In the media last week it was widely reported that Reactor 4 at Hunterston B power station has been given permission to restart by the Office for Nuclear Regulation (ONR), following a long shutdown period. This is excellent news for low carbon generation of electricity, but what was the issue that EDF Energy discovered, why is it important and what did they do about it?
A nuclear power station requires a safety case to operate, in short, a demonstration that risks are understood, tolerable and minimised. In the EDF Energy Advanced Gas Cooled Reactors (AGRs), the core is made up of several thousand bricks of graphite, graphite being a suitable material for neutron moderation to promote nuclear fission.
When manufactured, the graphite was machined, with holes in the middle for fuel or control rods to be inserted. The periphery of the bricks have notches, or what are called keyways to enable the bricks to slot together, a bit like Lego bricks. There are also graphite keys that sit horizontally between bricks to help with structural integrity.
As the bricks are subjected to irradiation from neutrons (from nuclear fission in the fuel), changes take place at the atomic level which manifest in stresses that progressively build up. These stresses are modelled in computer codes to crucially predict future behaviour. It was always predicted by EDF Energy engineers that the bricks would begin to crack later in life, initially at the centre of the brick and later at the periphery.

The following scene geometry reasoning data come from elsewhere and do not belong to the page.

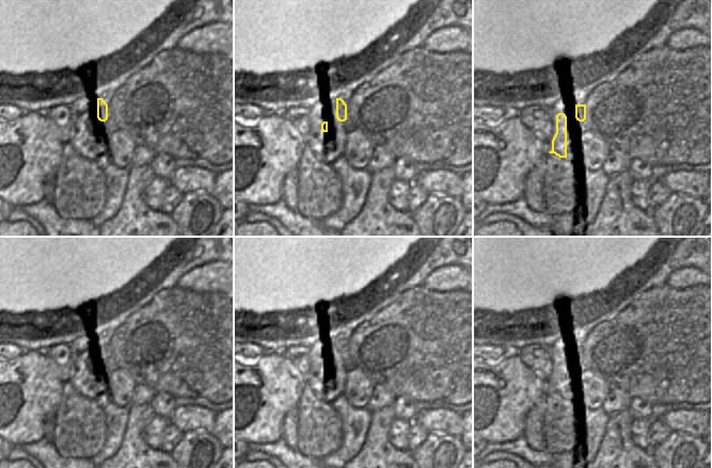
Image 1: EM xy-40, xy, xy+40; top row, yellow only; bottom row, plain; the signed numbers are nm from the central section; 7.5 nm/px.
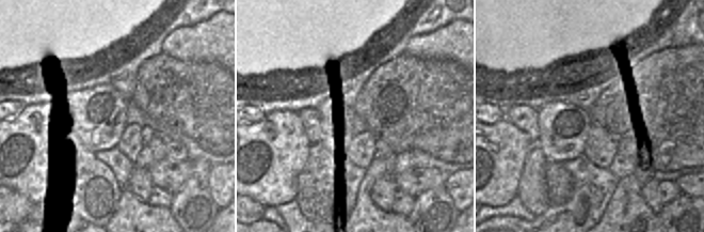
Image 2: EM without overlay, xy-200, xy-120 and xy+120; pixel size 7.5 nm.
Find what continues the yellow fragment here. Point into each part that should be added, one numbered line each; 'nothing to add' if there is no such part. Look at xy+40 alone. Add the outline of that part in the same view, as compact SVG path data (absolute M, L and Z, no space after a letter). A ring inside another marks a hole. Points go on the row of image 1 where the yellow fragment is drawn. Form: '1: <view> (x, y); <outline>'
1: xy+40 (552, 112); M558 107L548 109L548 114L550 116L550 123L552 125L552 133L548 141L545 142L545 151L549 152L552 150L552 140L556 133L556 115L558 114Z

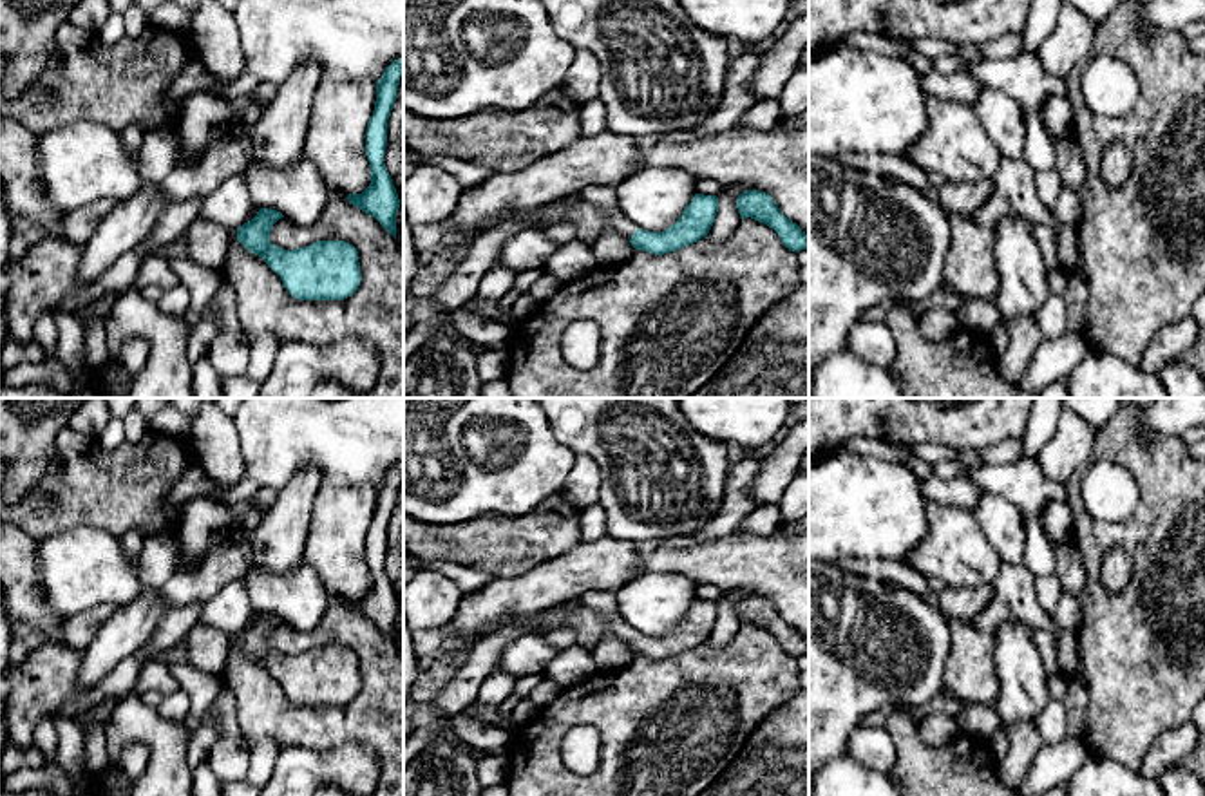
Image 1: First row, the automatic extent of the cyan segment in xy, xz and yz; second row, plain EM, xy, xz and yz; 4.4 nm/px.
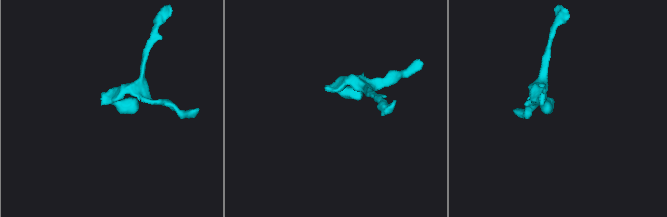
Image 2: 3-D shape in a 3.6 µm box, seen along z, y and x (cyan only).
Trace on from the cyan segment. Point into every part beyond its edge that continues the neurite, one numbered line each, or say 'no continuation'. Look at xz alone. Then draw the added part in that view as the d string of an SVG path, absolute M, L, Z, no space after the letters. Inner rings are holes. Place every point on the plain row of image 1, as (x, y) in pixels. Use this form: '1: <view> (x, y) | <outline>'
1: xz (587, 626) | M586 606L575 608L561 626L572 631L574 644L590 651L593 651L606 635L615 635L630 646L639 633L621 617L602 617Z

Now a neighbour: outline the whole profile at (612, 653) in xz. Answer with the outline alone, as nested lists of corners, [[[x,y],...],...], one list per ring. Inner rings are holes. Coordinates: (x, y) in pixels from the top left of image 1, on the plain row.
[[[615,635],[602,637],[592,653],[597,669],[604,673],[624,668],[635,657],[631,648]]]

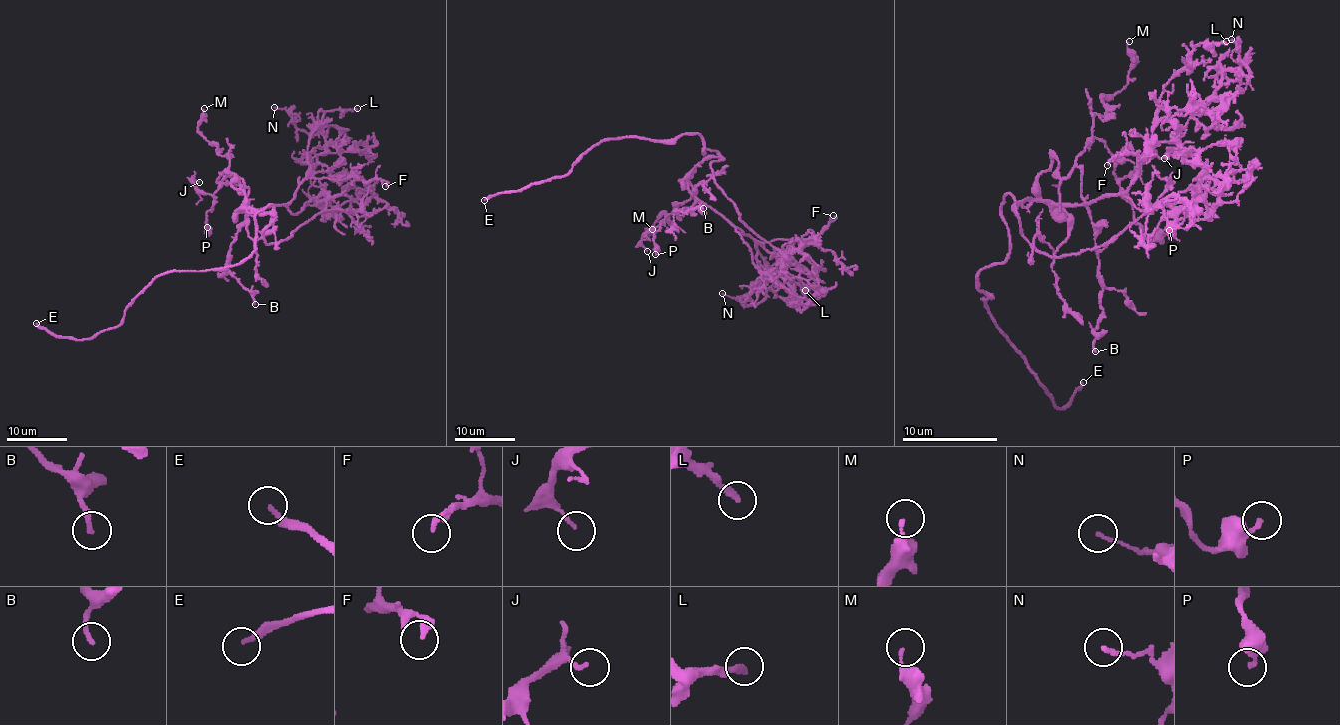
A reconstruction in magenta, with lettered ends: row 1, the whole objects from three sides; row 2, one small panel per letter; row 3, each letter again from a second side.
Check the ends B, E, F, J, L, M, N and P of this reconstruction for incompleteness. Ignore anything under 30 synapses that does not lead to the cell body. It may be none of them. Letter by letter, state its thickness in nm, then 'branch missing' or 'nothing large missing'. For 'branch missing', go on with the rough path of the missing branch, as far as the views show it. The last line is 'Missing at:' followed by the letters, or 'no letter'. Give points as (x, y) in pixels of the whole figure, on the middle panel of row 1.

Cracks at the centre of the brick are of no concern, but cracking at the periphery can start to affect the geometry of the core, and thus, careful modelling and inspection of the core is required to:
a) justify a safe level of cracking that still leaves adequate margin to ensure unimpeded movement of control rods and fuel,
b) understand the current core state to predict future levels of cracking over the next period of operation.
What’s been done
When Reactor 4 was shutdown last year, the level of cracking was found to be close to the operational limit, but still well within the limits set in the safety case to ensure nuclear safety. To preserve the margins in the safety case, EDF in conjunction with leading consultancies and academics at universities across the UK conducted an extensive research programme to justify a higher tolerance to cracking, and as a result have demonstrated through a extensively peer reviewed safety case that even in the most extreme conditions, control of the reactor and all control rods is assured.
EDF will continue to monitor the core and so will perform frequent graphite inspections, enabling them to continue to demonstrate that the reactor operates with large margins to ensure safe operation at all times.